Wildfire Prophet
Wildfires are a problem that is increasing in intensity and frequency. Alarming statistics reveal rising fire-related deaths and extensive property damage; therefore, wildfires result in a surge of insurance claims for property damage and losses.We wanted to see whether we could create a model that could assess the probability of wildfires in a specific area using satellite imagery and create a generalizable model. This is because the images are a valuable resource to assess land cover, vegetation, and more.
We used two different Kaggle datasets: one of Canadian wildfires that consists of only images, and one of US wildfires that is a spreadsheet of the data associated with that wildfire. We used the spreadsheet of US wildfires to generate the positive and negative labels, and then ping a MapBox API to gather the images to match the Canadian dataset. We generate the negative labels by randomly producing GPS coordinates and then ensuring that they are at least 1 mile away from any positive coordinates. We then used two more datasets (Canada, US) to determine if these coordinates are in urban or non-urban areas.
Afterwards, we extracted the LBP (local binary patterns) to use as features for our model which would then measure the accuracy of the image’s classification of whether it is a wildfire or not.

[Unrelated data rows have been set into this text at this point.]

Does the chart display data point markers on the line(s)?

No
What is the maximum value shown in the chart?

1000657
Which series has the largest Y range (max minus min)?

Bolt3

When we examine what it’s accurately classifying and what the model is making incorrect predictions, we see that there are many pictures that suggest urban areas. In order to test whether the model is learning information about the wildfires or maybe it is learning about urban vs. not urban, we examined the correlation between the urban and wildfire classifications, then compare the accuracies when the urban coordinates are removed.

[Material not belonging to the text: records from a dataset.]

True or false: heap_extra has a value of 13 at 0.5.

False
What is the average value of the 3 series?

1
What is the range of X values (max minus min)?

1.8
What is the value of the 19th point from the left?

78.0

We test a combination of the Canada, US, and a combination of both. We see that the Canada and US combination returns a comparable and a higher accuracy when tested against the Canada test set (92%) and the combination test set (83%) compared with the US dataset by itself and the Canada by itself by itself. However, when we take take away the urban coordinates of the Canada dataset, we see that the Canada dataset might actually be learning to classify urban coordinates because as soon as the urban coordinates were removed from the training set, accuracy plummeted on the test set which is a mixture of urban and rural coordinates.